According to the aforementioned literature, LLMs have been widely applied in traffic prediction tasks and have demonstrated strong performance, especially with limited data. However, few studies focus on taxi demand prediction using LLMs. Furthermore, current research on taxi demand prediction using LLMs neglects the adjacency relationships between spatial regions, which are crucial for spatial modeling. As a result, developing a novel LLM-based approach that incorporates road network topology is a significant challenge, requiring solutions for spatial modeling in LLMs and addressing data scarcity.

Methodology

Problem Statement

The purpose of this study is to predict the taxi demand by leveraging historical demand data, which is processed from taxi order records aggregated into specific time intervals.
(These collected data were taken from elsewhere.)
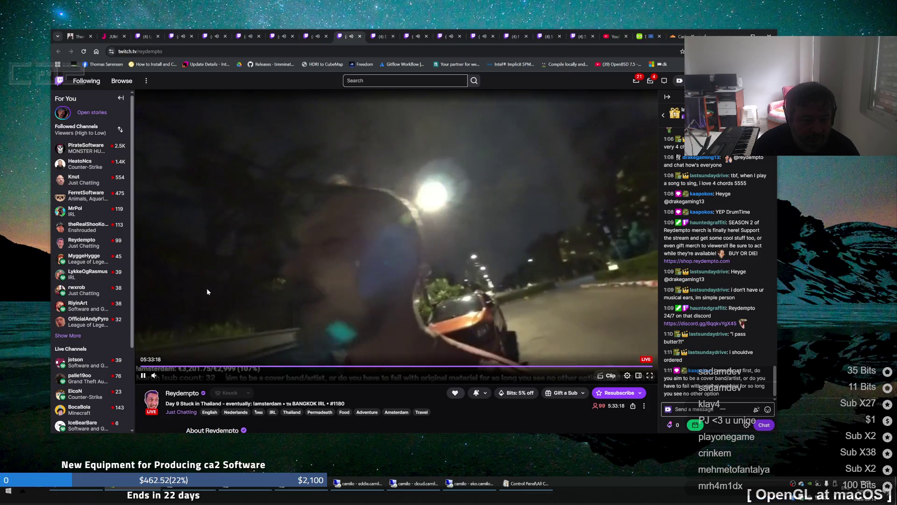
scroll(93, 323, down, 1)
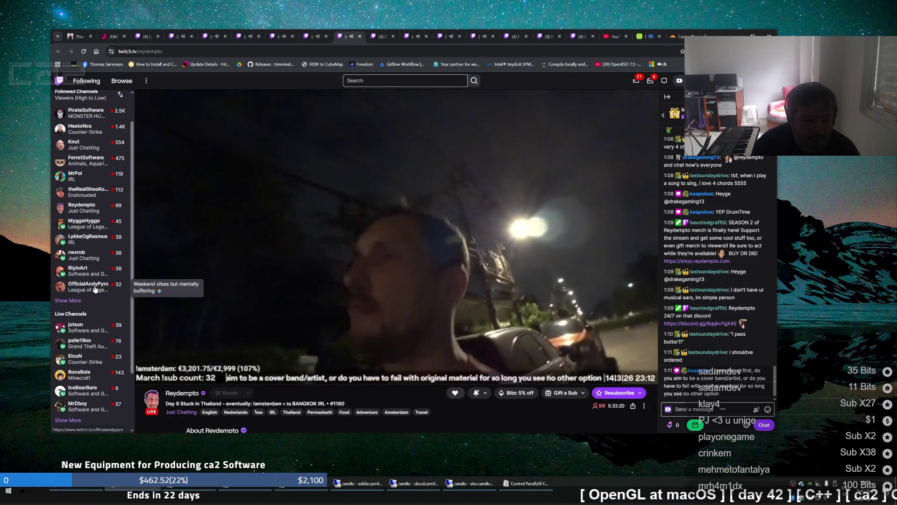
click(365, 36)
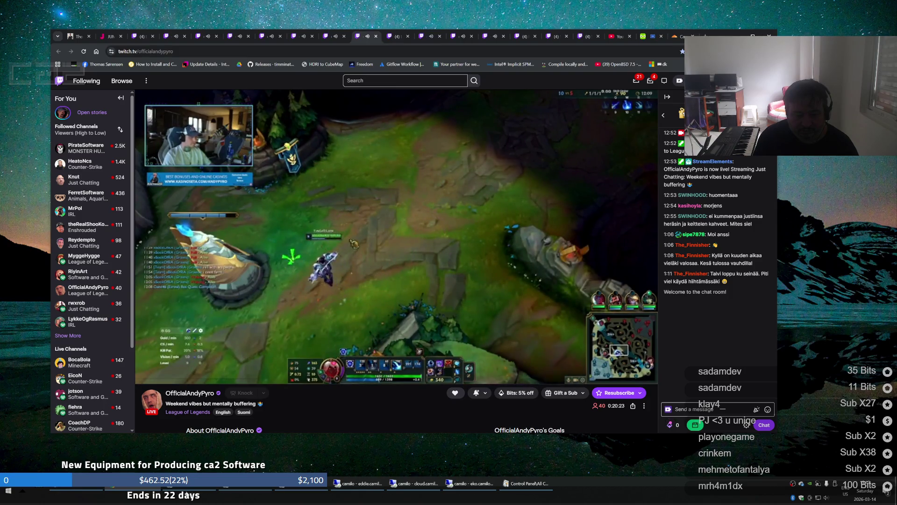
click(251, 489)
click(251, 489)
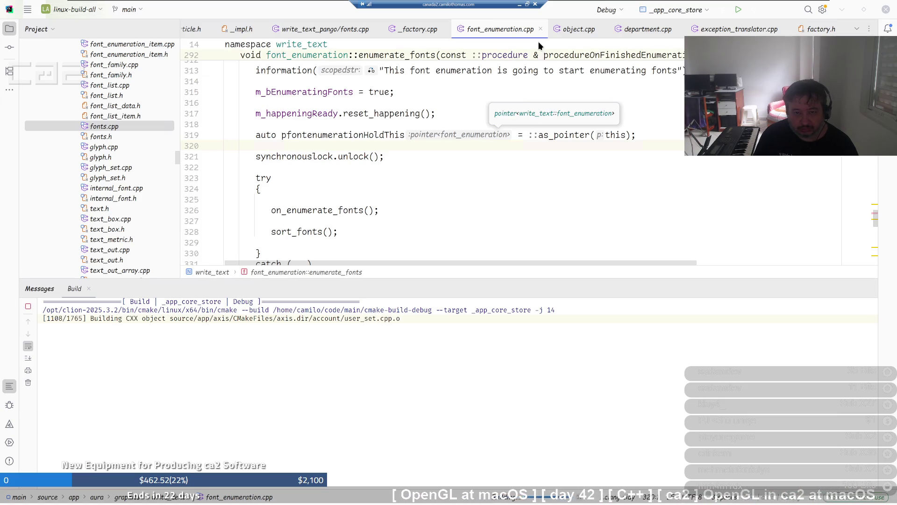
click(519, 4)
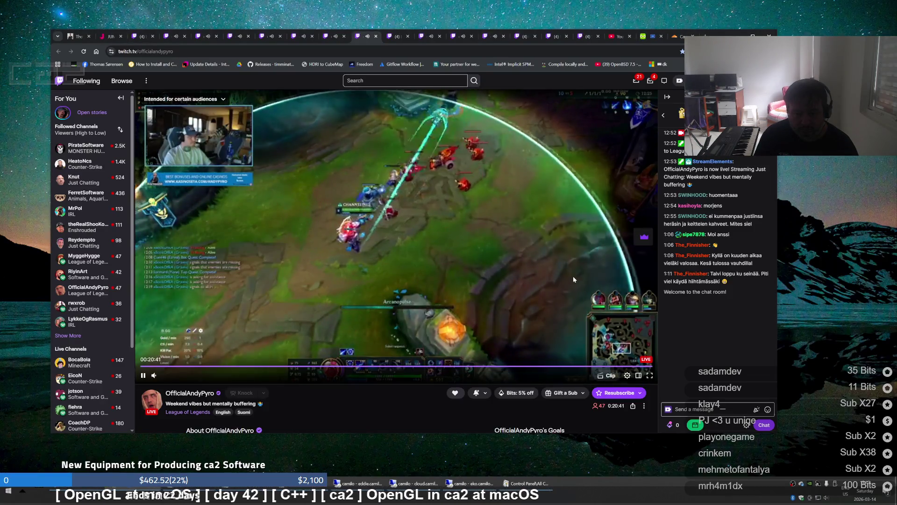
Open the player settings, switch to the kjartoffel stream, then minimize the Twitch browser with Win+Down
click(627, 376)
The historical taxi demand is computed by dividing the daily taxi orders into time intervals based on a specified time granularity. For example, when the time granularity is set to 10 min, staring from 7:00 a.m., the first time interval would be from 7:00 to 7:10 a.m., followed by 7:10 to 7:20 a.m., and so on. Since taxi demand is highly correlated across neighboring regions, modeling the spatial dependencies among regions is crucial. The graph structure provides a natural way to represent spatial relationships between regions, and GAT can further capture the dynamic importance of each neighboring region through its attention mechanism.

Definition 1: Traffic network $G$ . The traffic network is represented as a graph $G = (V, E, A)$ , where $V = {v_{1}, v_{2}, \dots, v_{N}}$ is the finite set of nodes (i.e., districts) in the graph. A node represents a specific size grid in this study. Here, $N$ is the number of nodes, $E$ is the finite set of edges in the graph, and $A \in R^{N \times N}$ is the adjacency matrix, which represents the graph structure of the traffic network. The elements of the adjacency matrix $A$ are denoted as $a_{ij}$ , where $a_{ij} = 0$ indicates there is no edge between nodes $v_{i}$ and $v_{j}$ , and $a_{ij} = 1$ denotes the presence of an edge between these nodes.

Definition 2: Taxi demand prediction problem. The historical taxi demand data of all grids at the $t$ th time interval can be expressed as $X_{t} \in R^{N}$ . The taxi demand prediction problem can be expressed as follows: given the traffic network $G$ and taxi demand data of historical $T$ time intervals $X = {X_{t - T + 1}, \dots, X_{t - 1}, X_{t}} \in R^{N \times T}$ , the goal is to establish the mapping function $f$ , and then calculate the taxi demand for the next $T^{'}$ time intervals across all nodes, denoted as $Y^{'} = {Y_{T + 1}^{'}, Y_{T + 2}^{'}, \dots, Y_{T + T^{'}}^{'}} \in R^{N \times T^{'}}$ . Figure 1 illustrates a schematic diagram of the taxi demand prediction problem. It can be expressed by the following mathematical equation:

[Y_{T + 1}^{'}, Y_{T + 2}^{'}, \dots, Y_{T + T^{'}}^{'}] = f (G; X_{t - T + 1}, \dots, X_{t - 1}, X_{t});

(1)

Figure 1.

Schematic diagram of the taxi demand prediction problem.

Overall Framework

To accurately predict taxi demand with limited data, we propose a spatio-temporal taxi demand prediction large model (STTDP-LM) through fine-tuning the LLM GPT-2, as illustrated in Figure 2.

Figure 2.

Framework of the proposed spatio-temporal taxi demand prediction large model (STTDP-LM).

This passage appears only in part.